Asymptotics is the term for the behavior of statistics as the sample size (or some relevant quantity) limits to infinity (or some relevant number)
Asymptopia is the name of a land where everything works well, and it should work well, because there’s an infinite amount of data in the land of Asymptopia.
Asymptotics are incredibly useful for simple statistical inference and approximations. It’s like a little swiss army knife that you can pull out to investigate the statistical properties of many statistics, without having to do much computing.
Asymptopics form the basis for frequency interpretation of probabilities (the long run proportion of times an event occurs)
Fortunately, instead of diving into the mathematics of the limits of random variables, there’s a set of powerful tools that we can rely on.
These results allow us to talk about the large sample distribution of sample means of a collection of \(iid\) observations.

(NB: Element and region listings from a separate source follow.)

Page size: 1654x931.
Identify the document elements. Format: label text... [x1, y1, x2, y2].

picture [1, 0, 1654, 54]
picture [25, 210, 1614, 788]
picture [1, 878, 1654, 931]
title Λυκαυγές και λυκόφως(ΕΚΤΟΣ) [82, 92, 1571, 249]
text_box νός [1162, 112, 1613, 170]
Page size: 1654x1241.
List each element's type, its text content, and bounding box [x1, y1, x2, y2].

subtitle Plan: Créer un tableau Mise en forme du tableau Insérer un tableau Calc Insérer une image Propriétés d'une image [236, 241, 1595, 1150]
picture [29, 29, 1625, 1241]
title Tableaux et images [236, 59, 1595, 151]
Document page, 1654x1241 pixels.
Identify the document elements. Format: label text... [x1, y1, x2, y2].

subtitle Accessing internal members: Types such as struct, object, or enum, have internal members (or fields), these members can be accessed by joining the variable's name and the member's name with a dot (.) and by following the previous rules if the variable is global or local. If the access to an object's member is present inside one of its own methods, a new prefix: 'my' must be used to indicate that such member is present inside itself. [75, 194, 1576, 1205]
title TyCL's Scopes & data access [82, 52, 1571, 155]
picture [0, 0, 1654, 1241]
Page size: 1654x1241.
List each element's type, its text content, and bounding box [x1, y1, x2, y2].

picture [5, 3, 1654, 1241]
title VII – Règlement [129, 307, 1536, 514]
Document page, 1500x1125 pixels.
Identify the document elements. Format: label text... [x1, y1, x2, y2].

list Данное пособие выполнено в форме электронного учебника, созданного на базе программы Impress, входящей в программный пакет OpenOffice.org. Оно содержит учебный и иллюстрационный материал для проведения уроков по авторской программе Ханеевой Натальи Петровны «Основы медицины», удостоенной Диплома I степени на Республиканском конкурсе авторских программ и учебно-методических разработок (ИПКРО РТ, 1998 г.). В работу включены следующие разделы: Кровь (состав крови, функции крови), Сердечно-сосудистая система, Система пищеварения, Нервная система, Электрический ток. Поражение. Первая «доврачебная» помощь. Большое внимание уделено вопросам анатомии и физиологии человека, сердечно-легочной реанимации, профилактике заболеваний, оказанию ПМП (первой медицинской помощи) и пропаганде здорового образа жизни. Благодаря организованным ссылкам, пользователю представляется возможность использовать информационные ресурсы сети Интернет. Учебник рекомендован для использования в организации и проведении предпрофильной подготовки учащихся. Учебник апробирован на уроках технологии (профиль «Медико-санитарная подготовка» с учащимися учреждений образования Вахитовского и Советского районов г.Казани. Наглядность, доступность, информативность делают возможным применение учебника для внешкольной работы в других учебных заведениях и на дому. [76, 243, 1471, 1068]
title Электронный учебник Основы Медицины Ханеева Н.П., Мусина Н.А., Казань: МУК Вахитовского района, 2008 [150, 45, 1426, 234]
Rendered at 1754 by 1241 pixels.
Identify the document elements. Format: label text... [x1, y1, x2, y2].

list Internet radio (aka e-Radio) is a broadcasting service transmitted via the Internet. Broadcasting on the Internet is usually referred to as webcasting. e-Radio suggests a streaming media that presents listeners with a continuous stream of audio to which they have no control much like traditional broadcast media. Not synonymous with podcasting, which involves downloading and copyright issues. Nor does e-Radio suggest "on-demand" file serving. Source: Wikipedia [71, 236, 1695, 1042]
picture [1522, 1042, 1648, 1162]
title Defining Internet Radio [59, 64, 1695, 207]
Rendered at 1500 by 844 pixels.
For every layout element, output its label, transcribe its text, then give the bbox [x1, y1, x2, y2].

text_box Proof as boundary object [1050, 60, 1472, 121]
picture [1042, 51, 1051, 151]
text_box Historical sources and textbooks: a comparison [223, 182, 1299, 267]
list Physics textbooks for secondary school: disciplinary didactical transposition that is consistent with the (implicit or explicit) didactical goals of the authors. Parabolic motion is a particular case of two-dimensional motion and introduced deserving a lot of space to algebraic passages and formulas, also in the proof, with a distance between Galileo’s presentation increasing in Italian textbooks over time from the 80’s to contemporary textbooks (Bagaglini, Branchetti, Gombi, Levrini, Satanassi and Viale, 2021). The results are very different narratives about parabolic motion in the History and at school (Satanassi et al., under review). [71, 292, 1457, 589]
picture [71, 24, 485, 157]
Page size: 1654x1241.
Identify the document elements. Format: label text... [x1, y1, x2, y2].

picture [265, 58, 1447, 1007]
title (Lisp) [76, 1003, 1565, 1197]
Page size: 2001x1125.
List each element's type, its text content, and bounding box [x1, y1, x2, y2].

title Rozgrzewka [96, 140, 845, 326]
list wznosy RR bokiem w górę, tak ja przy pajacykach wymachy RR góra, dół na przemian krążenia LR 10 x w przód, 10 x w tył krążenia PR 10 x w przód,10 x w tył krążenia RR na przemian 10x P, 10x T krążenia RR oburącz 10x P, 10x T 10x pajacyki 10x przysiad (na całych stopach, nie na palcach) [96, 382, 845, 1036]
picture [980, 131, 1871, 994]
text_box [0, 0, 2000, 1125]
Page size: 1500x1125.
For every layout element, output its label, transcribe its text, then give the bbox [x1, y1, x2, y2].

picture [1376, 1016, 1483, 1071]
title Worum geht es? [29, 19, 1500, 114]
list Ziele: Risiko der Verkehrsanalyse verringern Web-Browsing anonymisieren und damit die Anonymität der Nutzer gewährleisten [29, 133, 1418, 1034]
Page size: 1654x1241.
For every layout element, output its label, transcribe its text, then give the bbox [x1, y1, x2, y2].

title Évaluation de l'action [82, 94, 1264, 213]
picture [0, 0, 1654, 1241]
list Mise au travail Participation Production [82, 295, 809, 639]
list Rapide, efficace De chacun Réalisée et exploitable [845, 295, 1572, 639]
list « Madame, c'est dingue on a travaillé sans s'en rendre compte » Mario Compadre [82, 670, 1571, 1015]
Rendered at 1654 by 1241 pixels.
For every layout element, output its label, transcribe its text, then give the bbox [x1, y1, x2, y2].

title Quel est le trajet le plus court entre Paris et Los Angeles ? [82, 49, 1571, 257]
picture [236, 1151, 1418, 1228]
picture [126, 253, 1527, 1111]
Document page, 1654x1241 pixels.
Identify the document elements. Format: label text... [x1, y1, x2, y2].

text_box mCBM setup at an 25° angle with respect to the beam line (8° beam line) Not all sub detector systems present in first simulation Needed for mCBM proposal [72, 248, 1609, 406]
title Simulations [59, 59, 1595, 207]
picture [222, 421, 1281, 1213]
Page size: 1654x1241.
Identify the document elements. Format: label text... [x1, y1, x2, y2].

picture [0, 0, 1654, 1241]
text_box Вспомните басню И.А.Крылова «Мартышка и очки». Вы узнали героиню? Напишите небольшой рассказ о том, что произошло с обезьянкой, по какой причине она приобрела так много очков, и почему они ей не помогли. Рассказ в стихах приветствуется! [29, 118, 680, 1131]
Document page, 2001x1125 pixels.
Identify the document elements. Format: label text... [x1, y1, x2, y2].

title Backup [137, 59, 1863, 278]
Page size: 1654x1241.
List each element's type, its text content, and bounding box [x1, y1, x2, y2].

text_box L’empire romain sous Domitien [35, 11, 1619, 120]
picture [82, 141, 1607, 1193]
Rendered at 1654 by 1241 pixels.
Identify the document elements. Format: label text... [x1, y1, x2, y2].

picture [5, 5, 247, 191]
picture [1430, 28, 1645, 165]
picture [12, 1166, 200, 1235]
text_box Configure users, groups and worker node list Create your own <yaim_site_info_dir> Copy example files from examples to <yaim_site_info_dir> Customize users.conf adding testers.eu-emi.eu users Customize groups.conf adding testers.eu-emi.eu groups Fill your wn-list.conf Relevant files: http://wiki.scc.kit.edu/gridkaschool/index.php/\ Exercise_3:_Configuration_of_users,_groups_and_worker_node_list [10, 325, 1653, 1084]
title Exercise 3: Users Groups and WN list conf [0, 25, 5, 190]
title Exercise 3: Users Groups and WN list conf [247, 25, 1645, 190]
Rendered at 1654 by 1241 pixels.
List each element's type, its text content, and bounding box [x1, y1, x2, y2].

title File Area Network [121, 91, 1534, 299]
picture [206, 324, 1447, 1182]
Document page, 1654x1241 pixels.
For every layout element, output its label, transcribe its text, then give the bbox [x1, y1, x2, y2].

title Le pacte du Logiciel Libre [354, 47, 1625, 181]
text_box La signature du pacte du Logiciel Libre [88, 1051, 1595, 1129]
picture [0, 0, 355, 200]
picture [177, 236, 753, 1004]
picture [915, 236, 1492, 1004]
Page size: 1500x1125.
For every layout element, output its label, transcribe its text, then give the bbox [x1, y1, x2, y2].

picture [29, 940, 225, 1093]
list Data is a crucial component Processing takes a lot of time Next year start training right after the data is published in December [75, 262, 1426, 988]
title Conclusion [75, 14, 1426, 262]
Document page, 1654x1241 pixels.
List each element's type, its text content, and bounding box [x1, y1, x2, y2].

The first of these results, the Law of Large Numbers, we intuitively know
set.seed(1234)
n <- 1000
means <- cumsum(rnorm(n))/(1:n)
The mean of the first observation by itself, then the mean of the first and the second observation, then the mean of the first, second, and third observation, and so on.
plot(1:n, means, type = "l", xlab = "n", ylab = "Cumulative mean", main = "Cumulative means series")
abline(h = 0, col = "red")
You can notice that there is a lot of variability in the cumulative means distribution, But then as the number of simulation goes on, we get closer and closer to the true population value, which is zero.
means <- cumsum(sample(0:1, n, replace = T))/(1:n)
plot(1:n, means, type = "l", xlab = "n", ylab = "Cumulative mean", main = "Coin Flip Series")
abline(h = 0.5, col = "red")
An estimator is consistent if it converges to what you want to estimate. So for example the sample proportion from \(iid\) coin flips is consistent for the true success probability of a coin. As you flip a coin over and over, the sample proportion of heads converges to the probability of getting a head on that coin.
The LLN says that the sample mean of \(iid\) samples is consistent for the population mean. Typically, good estimators are consistent; it’s not too much to ask that if we go to the trouble of collecting an infinite amount of data that we get the right answer, but it’s not always verified.
The sample variance and the standard deviation of \(iid\) random variables are consistent as well.